Sabemos de antemão o que encontraremos em Duplex. A simples observação do cartaz do filme nos dá uma idéia do tipo de humor negro, ainda mais quando atentamos para o fato do filme contar com a direção de Danny DeVito – pródigo em ironias e homenagens a filmes e cultura pop, um Joe Dante menos amalucado. Essa previsibilidade, no entanto, longe de prejudicar o filme, coloca-o em uma confortável posição de exercício de gênero, tornando seus méritos mais evidentes, desde que se conheça as regras do humor negro a serem respeitadas (ou não), e seus eventuais problemas (esquematismo do roteiro e obviedade da encenação) mais fáceis de se relativizar. No prólogo inicial, um desenho animado narrando a procura de um apartamento por um casal, nos fornece tudo que vamos encontrar, desde piadas escatológicas e de mau gosto até situações de violência digna de desenhos do Pica-Pau (que, aliás, é citado numa passagem muito inteligente no uso do som off).

Quem acompanha a carreira de DeVito vai perceber elementos constantes em quase todos os filmes anteriores, notadamente em A Guerra dos Roses e Jogue a Mamãe do Trem. Pode-se dizer, com certa liberdade, que Duplex é um cruzamento dos dois últimos, acrescido de uma soltura maior nas seqüências cômicas. E de um descompromisso formal que é ao mesmo tempo um trunfo e uma limitação. Não há o menor constrangimento em se trabalhar numa chave perigosa, e muito perto da grosseria, o que dá ao filme uma sensação de que ele irá degringolar a qualquer momento. O que nunca acontece, graças à direção segura de DeVito.

Estruturalmente, pode-se dizer que a trama do filme segue a cartilha de A Guerra dos Roses, seu filme mais badalado. Instala-se uma situação de sonho, com um casal feliz, que vai evoluindo para o caos incontornável.
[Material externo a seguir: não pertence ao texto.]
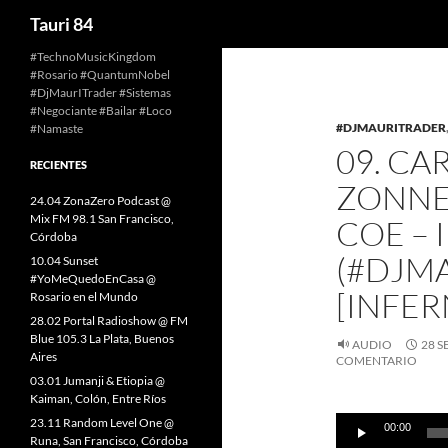
Buscar
Tauri 84
Saltar
#TechnoMusicKingdom
#Rosario #QuantumNobel
al
#DjMaurITrader #Sistemas
contenido
#Negociante #Bailar #Loco
#DJMAURITRADER
#Namaste
09. CA
RECIENTES
ZONNE
24.04 ZonaZero Podcast @
Mix FM 98.1 San Francisco,
COE –
Córdoba
(#DJMA
10.04 Sunset
#YoMeQuedoEnCasa @
[INFE
Rosario en el Mundo
28.02 Portal Radioshow @ FM
Blue 105.3 La Plata, Buenos
AUDIO
28 S
Aires
COMENTARIO
03.01 Jumanji & Etiopia @
Kaiman, Colón, Entre Ríos
Reproductor
23.11 Random Level One @
00:00
de
Runa, San Francisco, Córdoba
Ao alugar um duplex no Brooklin, eles sabiam que teriam que dividí-lo com uma senhora de quase 100 anos que se recusava a abandonar a parte de cima do apartamento. Aos poucos, claro, essa senhora revela-se uma pedra no sapato, com exigências absurdas e uma vontade incomum de fazer barulho, sobretudo de madrugada. Já se espera, vindo de DeVito, que a situação de subordinação do casal aos caprichos da idosa levariam às tentativas de assassinato. Pois é o que acontece, e vêm daí os melhores momentos do filme, com armadilhas dignas do coiote que quer papar o papa-léguas, ou do Dick Vigarista (a arara da senhora chama-se Dick por coincidência?). A trilha de David Newman, colaborador de DeVito desde o primeiro filme para cinema, acentua brilhantemente o clima de cartoon.

Outro momento hilariante é o do duelo das palmas, com Ben Stiller, aproximando as mãos do teto e desligando a TV e a senhora em cima ligando-a de novo, sempre com o bater de palmas – o duelo vai crescendo como numa animação do Pernalonga. A seqüência em que Ben Stiller divide o quadro com a arara também é de tirar o chapéu. Pode-se destacar a proeza de surpreender a platéia, e é exatamente isso que ela quer, como no momento do assassino contratado ("eu sabia que eles trariam um profissional" diz a senhora ao mesmo tempo em que dispara um arpão contra o matador). Por momentos como esses, e por não recuar diante de qualquer possibilidade, mesmo que sob o risco de desagradar o espectador, é que Duplex merece ser descoberto, ainda que possa ser equivocadamente considerado sub-produto dos irmãos Farrelly.